Article 18 The following persons cannot be witnesses to the will:
1) Persons with incapacity or limited capacity;
2) heirs and legatees;
3) Persons who have an interest in heirs or legatees.
Article 16: Citizens may make a will to dispose of their personal property in accordance with the provisions of this Law, and may designate an executor.
A citizen may make a will to designate personal property to be inherited by one or more of the legal heirs.
Citizens may make a will to donate their personal property to persons other than the state, the collective, or the legal heirs. Article 17 The notarized will shall be handled by the testator through a notary public.
The self-written will shall be written and signed by the testator, indicating the year, month and day.
A scrivener will shall be witnessed by two or more witnesses, one of whom shall write on behalf of the testator, indicating the year, month and day, and shall be signed by the scrivener, other witnesses and the testator.
A will made in the form of a recording shall be witnessed by two or more witnesses.

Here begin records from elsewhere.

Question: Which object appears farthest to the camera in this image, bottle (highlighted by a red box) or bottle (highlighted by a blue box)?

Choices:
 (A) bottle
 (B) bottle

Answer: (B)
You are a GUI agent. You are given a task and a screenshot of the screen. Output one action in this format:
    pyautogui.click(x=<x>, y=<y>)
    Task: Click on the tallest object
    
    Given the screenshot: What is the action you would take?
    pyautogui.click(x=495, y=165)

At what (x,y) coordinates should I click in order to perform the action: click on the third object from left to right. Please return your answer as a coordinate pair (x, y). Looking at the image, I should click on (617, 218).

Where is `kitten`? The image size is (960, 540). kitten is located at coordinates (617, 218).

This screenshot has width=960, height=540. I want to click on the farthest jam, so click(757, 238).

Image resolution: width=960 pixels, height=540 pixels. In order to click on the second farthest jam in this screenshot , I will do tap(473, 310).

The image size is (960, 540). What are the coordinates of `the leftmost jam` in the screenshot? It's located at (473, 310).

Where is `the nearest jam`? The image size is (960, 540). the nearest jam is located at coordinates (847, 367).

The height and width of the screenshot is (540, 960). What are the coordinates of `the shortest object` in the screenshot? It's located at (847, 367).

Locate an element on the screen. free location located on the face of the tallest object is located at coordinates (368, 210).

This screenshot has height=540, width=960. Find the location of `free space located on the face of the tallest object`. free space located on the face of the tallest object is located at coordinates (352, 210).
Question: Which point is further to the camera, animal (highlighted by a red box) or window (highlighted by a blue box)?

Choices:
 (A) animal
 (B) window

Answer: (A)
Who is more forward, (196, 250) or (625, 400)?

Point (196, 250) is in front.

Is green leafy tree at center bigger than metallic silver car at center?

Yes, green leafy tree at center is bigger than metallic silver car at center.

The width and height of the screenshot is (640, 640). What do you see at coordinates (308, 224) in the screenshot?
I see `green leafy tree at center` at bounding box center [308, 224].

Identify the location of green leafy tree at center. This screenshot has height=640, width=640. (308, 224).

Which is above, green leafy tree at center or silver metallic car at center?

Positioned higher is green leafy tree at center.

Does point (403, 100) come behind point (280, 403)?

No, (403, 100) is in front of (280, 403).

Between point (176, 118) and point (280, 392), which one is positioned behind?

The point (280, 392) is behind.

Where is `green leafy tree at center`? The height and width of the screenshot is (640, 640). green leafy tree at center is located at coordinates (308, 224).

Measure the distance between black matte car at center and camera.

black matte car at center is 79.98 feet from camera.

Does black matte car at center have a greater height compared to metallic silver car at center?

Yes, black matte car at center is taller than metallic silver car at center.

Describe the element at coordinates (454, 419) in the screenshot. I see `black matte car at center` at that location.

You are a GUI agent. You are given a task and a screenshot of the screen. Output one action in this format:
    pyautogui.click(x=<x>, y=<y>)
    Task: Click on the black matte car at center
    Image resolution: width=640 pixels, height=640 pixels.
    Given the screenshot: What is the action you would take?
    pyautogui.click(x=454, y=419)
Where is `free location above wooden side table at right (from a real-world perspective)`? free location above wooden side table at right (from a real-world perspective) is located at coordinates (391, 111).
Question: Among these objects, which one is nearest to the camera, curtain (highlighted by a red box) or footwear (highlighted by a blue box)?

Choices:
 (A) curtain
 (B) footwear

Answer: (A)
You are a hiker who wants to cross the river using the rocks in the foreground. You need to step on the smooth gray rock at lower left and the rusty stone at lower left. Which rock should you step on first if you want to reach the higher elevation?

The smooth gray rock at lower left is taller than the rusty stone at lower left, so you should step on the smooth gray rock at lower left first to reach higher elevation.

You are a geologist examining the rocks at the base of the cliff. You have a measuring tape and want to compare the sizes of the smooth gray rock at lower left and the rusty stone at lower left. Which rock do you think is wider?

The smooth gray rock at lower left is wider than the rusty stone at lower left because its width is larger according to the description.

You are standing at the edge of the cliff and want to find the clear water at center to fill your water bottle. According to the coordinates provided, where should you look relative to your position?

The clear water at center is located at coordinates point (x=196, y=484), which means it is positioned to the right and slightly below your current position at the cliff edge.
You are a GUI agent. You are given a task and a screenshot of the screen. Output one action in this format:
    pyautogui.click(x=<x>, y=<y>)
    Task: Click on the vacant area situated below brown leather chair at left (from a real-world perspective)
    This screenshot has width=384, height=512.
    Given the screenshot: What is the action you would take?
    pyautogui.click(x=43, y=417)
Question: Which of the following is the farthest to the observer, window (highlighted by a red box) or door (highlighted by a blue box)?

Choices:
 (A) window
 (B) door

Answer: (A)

The testator may make an oral will in a critical situation. An oral will should be witnessed by two or more witnesses. After the critical situation is resolved, if the testator is able to make a will in written or recorded form, the oral will made is invalid.
Article 18 The following persons cannot be witnesses to the will:
1) Persons with incapacity or limited capacity;
2) heirs and legatees;
3) Persons who have an interest in heirs or legatees.
Article 19 The will shall reserve the necessary share of the estate for the heirs who lack the ability to work and have no livelihood.
Self-written, scrivener, recorded, or oral wills shall not be revoked or changed.
Article 21: Where there are obligations attached to testamentary succession or bequest, the heirs or legatees shall perform the obligations. Where a person fails to perform his obligations without a legitimate reason, the people's court may revoke his right to receive the inheritance at the request of the relevant unit or individual.
Article 22 A will made by a person who is incapacitated or has limited capacity is invalid.
The will must express the true intention of the testator, and the will made under duress or deception is invalid.
A forged will is invalid.
If the will is tampered with, the tampered content is invalid.
If the above conditions are met, the decedent's estate should be executed in accordance with the will, 2. If the will is valid and the third child knows the will, the house purchased by the third child is not legal. The house is owned by the second child.
3. If the elderly person dies, because his house has been sold, it will not be included in the inheritance. If there is a will, it will be executed according to the will. There is no will, and according to the provisions of the inheritance law, his three sons inherit the estate left by him as first-order heirs.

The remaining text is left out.